▶ [Problem details] Only the lines from the beginning of the entries through the one with "14: (937, 66, 48.57)" should be written out, please, exactly and without any pictures.

[Saved data entries]
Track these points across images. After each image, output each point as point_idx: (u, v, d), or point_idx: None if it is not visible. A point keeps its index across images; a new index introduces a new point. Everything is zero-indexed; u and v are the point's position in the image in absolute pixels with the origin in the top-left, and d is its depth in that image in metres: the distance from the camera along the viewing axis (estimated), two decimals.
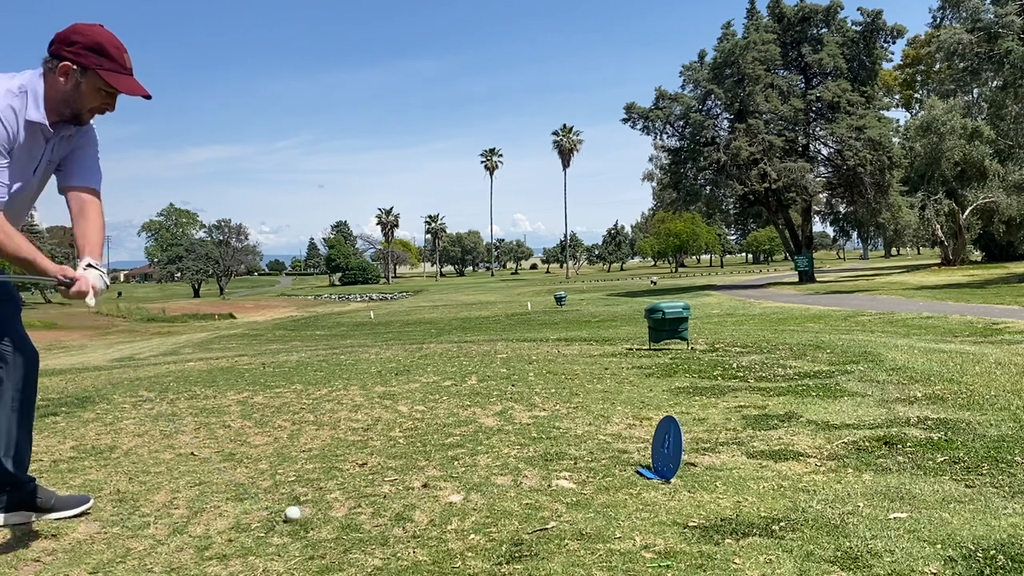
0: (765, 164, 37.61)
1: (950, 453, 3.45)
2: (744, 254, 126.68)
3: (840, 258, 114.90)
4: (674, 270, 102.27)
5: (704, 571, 2.27)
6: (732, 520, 2.67)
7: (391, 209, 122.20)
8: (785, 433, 4.03)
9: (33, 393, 2.89)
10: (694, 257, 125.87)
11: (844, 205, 44.05)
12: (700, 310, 21.28)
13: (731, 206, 44.07)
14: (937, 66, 48.57)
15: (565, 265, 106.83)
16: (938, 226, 43.18)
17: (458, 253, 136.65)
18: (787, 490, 3.02)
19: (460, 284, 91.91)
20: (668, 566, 2.31)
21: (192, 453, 4.11)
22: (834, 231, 52.75)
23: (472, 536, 2.64)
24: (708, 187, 41.59)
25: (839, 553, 2.35)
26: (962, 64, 31.73)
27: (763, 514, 2.74)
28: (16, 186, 2.58)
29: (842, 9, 39.90)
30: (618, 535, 2.59)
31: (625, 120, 42.49)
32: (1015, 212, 39.08)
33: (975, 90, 39.93)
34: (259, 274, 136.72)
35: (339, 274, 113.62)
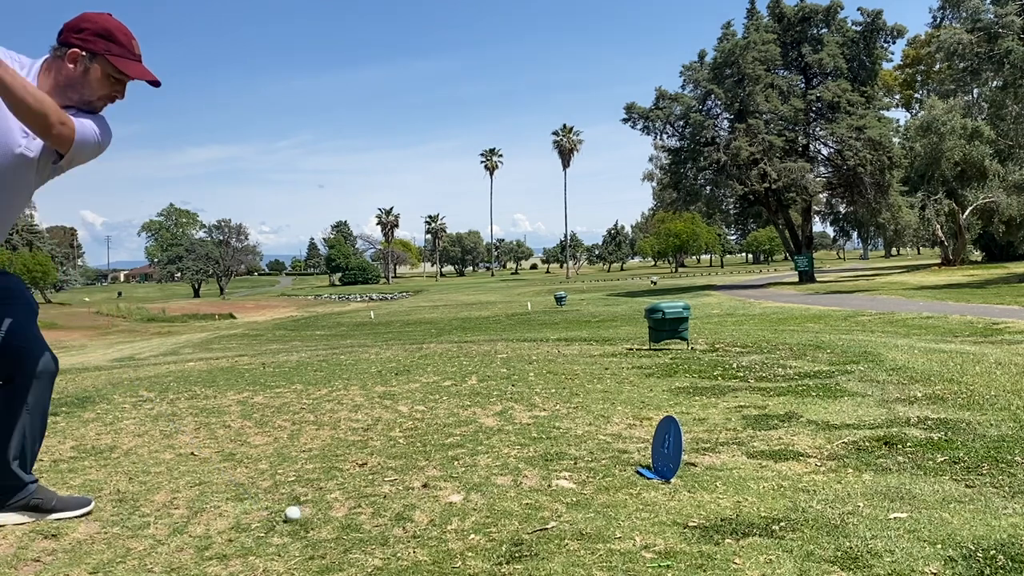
0: (765, 164, 37.60)
1: (950, 453, 3.45)
2: (744, 254, 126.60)
3: (840, 258, 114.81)
4: (674, 270, 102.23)
5: (704, 571, 2.27)
6: (732, 520, 2.67)
7: (391, 209, 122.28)
8: (785, 433, 4.03)
9: (48, 397, 2.89)
10: (694, 257, 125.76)
11: (844, 205, 44.06)
12: (700, 310, 21.27)
13: (731, 206, 44.06)
14: (937, 66, 48.60)
15: (565, 265, 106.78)
16: (938, 226, 43.17)
17: (458, 253, 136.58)
18: (787, 490, 3.02)
19: (460, 284, 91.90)
20: (668, 566, 2.31)
21: (192, 453, 4.11)
22: (834, 231, 52.79)
23: (472, 536, 2.64)
24: (708, 187, 41.58)
25: (839, 553, 2.35)
26: (962, 64, 31.72)
27: (763, 514, 2.74)
28: None
29: (842, 9, 39.91)
30: (618, 535, 2.58)
31: (625, 120, 42.51)
32: (1015, 212, 39.05)
33: (975, 90, 39.94)
34: (259, 274, 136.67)
35: (339, 274, 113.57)
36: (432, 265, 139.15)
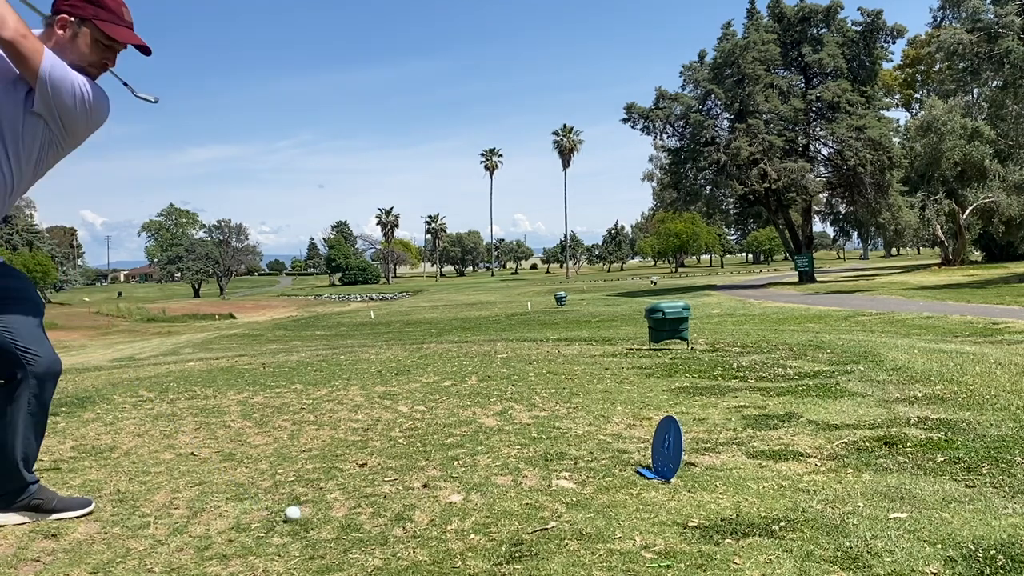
0: (765, 164, 37.61)
1: (950, 453, 3.44)
2: (744, 254, 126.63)
3: (840, 258, 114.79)
4: (674, 270, 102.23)
5: (704, 571, 2.27)
6: (732, 520, 2.67)
7: (391, 209, 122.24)
8: (785, 433, 4.03)
9: (49, 397, 2.88)
10: (694, 257, 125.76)
11: (844, 205, 44.07)
12: (700, 310, 21.27)
13: (731, 206, 44.07)
14: (937, 66, 48.55)
15: (565, 265, 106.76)
16: (938, 226, 43.17)
17: (458, 253, 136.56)
18: (787, 490, 3.02)
19: (460, 284, 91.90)
20: (668, 566, 2.31)
21: (192, 453, 4.11)
22: (834, 231, 52.77)
23: (472, 536, 2.64)
24: (708, 187, 41.60)
25: (839, 553, 2.35)
26: (962, 64, 31.72)
27: (763, 514, 2.74)
28: None
29: (842, 9, 39.94)
30: (618, 535, 2.58)
31: (625, 120, 42.53)
32: (1015, 212, 39.05)
33: (975, 90, 39.92)
34: (259, 274, 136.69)
35: (339, 274, 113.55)
36: (432, 265, 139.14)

▶ [Task answer]
Track these points across images. After each image, output each point as point_idx: (u, v, d), or point_idx: None if it is not visible. A point keeps its index across images; a new index introduces a new point. Everything is zero-indexed; u and v are the point's position in the image in absolute pixels with the origin in the top-left, and d is its depth in that image in metres: the distance from the camera along the viewing axis (estimated), two decimals.
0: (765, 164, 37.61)
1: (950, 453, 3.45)
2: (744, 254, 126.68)
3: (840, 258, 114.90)
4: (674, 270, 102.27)
5: (704, 571, 2.27)
6: (732, 520, 2.67)
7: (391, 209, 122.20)
8: (785, 433, 4.03)
9: (33, 393, 2.89)
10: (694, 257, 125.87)
11: (844, 205, 44.05)
12: (700, 310, 21.28)
13: (731, 206, 44.07)
14: (937, 66, 48.57)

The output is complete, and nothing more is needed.